Ideally, the efficiency of an application is optimized at the design stage, when the application is just being created. It is much cheaper and easier to make changes to an application at the conceptualization and coding stage. However, in most cases, an application that needs to be made more efficient is already in existence. Furthermore, usually the application is already under use, and a total redesign is not an available option. In this case, it becomes important to be able to identify which areas or aspects of the application are contributing to its inefficiency.
Now, for database applications, no matter how complicated its structure might be, the core performance issues usually arise at the database level. That is, the efficiency of database access more or less determines the overall application performance. Accessing the database, especially if the database is very large and accessed many times, is the most demanding task.
It then becomes important to consider the relevant metrics regarding queries in order to trace database performance. By looking at how well the various running queries are performing, it becomes possible to determine whether any inefficient behavior is occurring. It also becomes possible to pinpoint any inefficient behavior right to their source, to the type of queries that slow down database performance.

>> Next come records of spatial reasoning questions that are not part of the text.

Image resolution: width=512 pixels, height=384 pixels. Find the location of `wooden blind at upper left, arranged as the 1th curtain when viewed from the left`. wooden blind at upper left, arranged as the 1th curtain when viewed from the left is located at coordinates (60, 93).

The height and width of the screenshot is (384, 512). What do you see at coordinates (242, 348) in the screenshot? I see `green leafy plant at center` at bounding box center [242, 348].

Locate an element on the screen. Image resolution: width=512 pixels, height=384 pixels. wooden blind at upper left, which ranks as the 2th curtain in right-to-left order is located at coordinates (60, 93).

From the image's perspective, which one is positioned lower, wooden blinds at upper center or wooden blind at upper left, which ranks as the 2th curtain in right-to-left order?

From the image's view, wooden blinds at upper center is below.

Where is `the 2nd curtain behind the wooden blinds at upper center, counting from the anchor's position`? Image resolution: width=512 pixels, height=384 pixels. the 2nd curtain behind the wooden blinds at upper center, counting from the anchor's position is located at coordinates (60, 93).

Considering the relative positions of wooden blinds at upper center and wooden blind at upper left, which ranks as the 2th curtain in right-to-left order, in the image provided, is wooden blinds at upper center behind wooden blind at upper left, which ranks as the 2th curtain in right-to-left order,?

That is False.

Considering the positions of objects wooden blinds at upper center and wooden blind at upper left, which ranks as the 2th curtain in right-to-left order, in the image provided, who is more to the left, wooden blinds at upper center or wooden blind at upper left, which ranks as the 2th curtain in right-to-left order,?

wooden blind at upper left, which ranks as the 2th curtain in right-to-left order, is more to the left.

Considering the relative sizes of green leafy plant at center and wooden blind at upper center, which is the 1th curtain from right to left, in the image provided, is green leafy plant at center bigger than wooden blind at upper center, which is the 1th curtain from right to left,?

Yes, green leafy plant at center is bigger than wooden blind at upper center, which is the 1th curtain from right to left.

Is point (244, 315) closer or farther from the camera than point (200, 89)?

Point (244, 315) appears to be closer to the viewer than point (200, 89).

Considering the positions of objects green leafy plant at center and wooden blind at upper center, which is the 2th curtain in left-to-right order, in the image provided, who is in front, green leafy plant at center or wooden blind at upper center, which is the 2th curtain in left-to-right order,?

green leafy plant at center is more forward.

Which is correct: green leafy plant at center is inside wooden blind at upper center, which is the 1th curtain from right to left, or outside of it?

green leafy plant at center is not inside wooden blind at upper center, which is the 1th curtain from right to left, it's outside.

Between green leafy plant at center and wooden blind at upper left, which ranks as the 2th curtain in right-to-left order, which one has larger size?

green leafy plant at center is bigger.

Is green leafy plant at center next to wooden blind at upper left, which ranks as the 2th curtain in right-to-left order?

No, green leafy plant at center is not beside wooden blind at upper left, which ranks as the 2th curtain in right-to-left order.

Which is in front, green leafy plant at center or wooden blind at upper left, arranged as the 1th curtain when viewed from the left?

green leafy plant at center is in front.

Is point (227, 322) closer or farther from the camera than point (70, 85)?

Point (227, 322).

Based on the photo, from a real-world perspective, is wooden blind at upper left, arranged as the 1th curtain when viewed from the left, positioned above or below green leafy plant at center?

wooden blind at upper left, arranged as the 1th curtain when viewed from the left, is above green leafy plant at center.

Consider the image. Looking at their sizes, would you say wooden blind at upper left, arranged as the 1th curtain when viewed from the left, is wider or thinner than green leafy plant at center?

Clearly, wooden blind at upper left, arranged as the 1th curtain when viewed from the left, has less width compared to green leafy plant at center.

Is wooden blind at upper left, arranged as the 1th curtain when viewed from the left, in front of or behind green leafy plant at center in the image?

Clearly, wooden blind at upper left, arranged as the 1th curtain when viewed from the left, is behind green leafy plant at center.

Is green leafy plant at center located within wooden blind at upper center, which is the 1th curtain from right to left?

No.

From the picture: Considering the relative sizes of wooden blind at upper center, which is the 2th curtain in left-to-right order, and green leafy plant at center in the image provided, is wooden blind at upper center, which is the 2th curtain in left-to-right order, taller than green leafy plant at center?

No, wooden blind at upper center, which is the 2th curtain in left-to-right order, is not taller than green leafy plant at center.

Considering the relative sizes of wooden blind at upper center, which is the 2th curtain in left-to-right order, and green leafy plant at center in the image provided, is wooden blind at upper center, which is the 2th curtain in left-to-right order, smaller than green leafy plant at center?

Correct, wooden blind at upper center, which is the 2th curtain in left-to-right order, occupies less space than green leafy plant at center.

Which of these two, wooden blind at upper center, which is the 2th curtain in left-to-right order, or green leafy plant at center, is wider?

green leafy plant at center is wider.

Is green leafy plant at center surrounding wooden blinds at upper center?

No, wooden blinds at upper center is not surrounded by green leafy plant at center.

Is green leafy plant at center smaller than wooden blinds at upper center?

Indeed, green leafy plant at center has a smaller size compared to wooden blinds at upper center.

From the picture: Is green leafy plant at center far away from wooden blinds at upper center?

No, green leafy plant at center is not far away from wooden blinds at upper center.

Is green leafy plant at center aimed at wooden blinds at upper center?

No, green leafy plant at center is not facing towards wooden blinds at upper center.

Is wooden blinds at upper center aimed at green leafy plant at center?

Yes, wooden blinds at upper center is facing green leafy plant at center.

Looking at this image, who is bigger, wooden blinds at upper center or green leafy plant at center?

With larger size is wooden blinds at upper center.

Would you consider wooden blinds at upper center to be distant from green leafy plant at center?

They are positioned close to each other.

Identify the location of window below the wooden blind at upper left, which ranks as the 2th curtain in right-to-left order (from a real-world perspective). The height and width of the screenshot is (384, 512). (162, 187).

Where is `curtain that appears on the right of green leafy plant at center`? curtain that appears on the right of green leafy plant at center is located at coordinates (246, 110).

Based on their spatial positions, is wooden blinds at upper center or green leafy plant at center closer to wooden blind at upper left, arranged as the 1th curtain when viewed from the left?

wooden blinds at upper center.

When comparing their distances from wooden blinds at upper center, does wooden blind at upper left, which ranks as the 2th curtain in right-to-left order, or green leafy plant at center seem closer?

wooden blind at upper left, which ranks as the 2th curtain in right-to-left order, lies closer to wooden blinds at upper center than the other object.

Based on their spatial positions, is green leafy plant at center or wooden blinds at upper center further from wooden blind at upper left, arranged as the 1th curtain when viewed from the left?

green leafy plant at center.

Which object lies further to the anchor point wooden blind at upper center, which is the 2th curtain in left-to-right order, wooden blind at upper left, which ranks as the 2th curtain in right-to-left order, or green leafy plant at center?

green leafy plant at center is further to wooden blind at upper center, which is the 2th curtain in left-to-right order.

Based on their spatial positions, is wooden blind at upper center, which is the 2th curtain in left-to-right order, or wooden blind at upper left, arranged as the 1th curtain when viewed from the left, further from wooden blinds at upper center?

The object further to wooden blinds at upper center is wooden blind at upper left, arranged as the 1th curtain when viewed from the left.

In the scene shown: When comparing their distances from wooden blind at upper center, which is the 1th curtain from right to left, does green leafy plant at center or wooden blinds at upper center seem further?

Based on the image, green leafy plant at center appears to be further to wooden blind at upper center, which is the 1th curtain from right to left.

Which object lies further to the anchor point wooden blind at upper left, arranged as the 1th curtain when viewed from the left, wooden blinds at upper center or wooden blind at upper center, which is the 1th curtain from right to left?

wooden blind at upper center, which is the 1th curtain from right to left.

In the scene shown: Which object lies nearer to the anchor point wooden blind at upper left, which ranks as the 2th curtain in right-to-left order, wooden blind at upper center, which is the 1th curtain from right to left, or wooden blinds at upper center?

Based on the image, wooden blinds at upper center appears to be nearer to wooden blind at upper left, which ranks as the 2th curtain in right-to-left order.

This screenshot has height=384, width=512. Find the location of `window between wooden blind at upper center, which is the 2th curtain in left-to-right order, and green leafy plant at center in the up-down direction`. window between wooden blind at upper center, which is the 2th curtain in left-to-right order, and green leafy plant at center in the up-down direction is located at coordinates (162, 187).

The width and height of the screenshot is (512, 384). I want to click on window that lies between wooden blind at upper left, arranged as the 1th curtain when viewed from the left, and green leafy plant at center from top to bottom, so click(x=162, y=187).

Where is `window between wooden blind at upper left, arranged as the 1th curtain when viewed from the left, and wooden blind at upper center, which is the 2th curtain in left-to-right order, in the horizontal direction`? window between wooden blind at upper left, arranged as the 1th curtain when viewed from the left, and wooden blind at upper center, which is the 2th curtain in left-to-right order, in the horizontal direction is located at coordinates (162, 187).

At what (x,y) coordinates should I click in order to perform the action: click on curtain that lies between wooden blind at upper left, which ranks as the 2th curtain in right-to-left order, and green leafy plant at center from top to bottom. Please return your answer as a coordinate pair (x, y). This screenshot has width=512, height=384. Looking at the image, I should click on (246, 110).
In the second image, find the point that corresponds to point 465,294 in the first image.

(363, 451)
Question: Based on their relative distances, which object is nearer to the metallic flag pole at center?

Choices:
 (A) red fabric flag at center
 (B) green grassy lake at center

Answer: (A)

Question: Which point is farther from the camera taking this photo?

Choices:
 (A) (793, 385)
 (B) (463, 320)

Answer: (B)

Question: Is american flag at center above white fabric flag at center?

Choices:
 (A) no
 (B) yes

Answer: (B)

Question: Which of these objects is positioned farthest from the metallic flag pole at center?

One common problem that arises in SQL databases is what is known as “session blocking”. This occurs when two separate SQL sessions attempt to access the same block of data simultaneously, while also putting a lock on this data. Then one session would have to wait until the other releases the data to be accessible to others again. Session blocking can be determined by querying the sysprocesses table. Patterns and the various metrics can be obtained, and the session blocking behavior can be traced to its root.